Work request>
The entries below are to be copied exactly, with every picture left out.

Data extract>
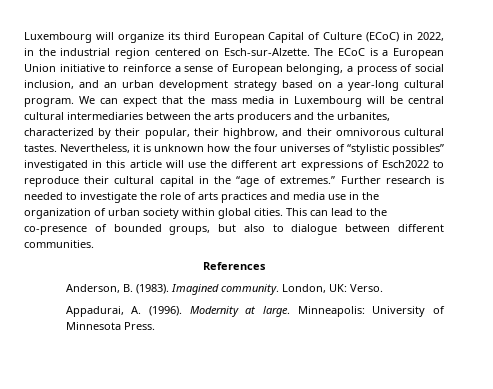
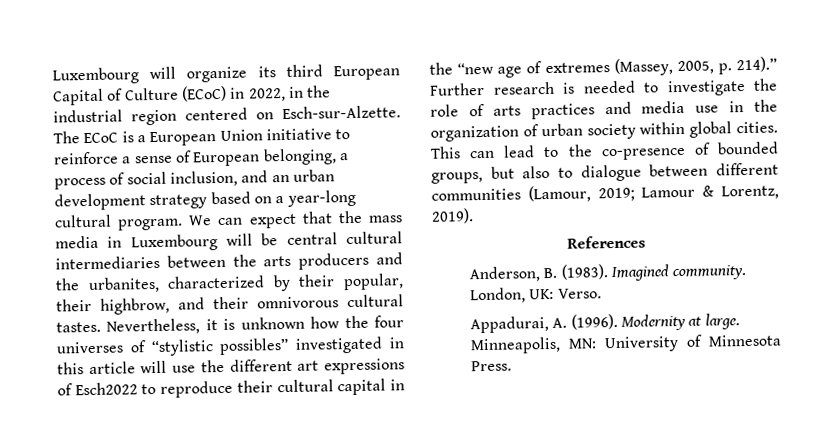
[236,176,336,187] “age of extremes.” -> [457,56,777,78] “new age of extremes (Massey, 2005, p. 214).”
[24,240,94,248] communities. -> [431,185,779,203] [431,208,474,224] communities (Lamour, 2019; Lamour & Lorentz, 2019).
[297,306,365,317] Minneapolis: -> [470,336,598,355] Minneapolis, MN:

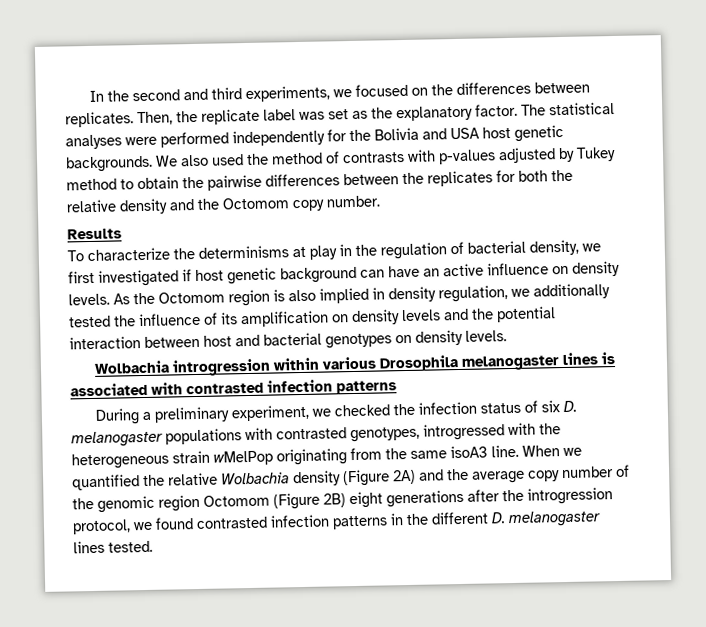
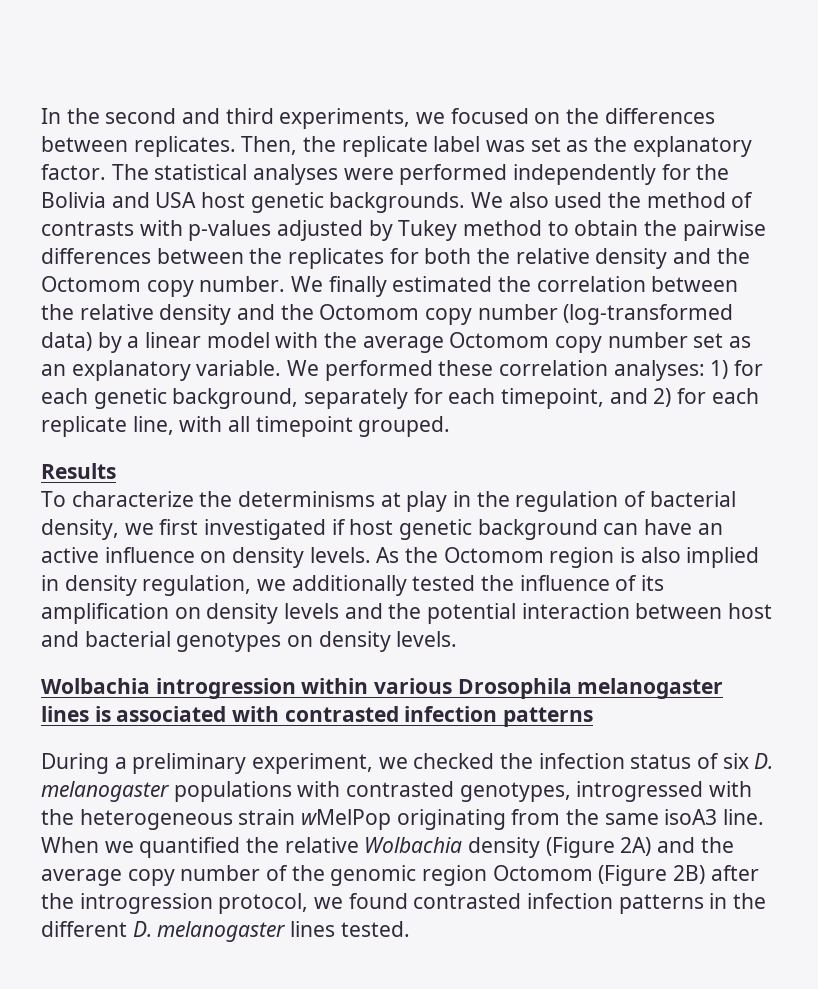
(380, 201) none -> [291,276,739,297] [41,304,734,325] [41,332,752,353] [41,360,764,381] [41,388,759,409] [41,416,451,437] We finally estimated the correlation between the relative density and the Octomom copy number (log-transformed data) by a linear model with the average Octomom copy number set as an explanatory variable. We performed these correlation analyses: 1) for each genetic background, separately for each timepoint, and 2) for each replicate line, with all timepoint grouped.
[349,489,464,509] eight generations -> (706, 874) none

Exercise output>
[236,176,336,187] “age of extremes.” -> [457,56,777,78] “new age of extremes (Massey, 2005, p. 214).”
[24,240,94,248] communities. -> [431,185,779,203] [431,208,474,224] communities (Lamour, 2019; Lamour & Lorentz, 2019).
[297,306,365,317] Minneapolis: -> [470,336,598,355] Minneapolis, MN:

(380, 201) none -> [291,276,739,297] [41,304,734,325] [41,332,752,353] [41,360,764,381] [41,388,759,409] [41,416,451,437] We finally estimated the correlation between the relative density and the Octomom copy number (log-transformed data) by a linear model with the average Octomom copy number set as an explanatory variable. We performed these correlation analyses: 1) for each genetic background, separately for each timepoint, and 2) for each replicate line, with all timepoint grouped.
[349,489,464,509] eight generations -> (706, 874) none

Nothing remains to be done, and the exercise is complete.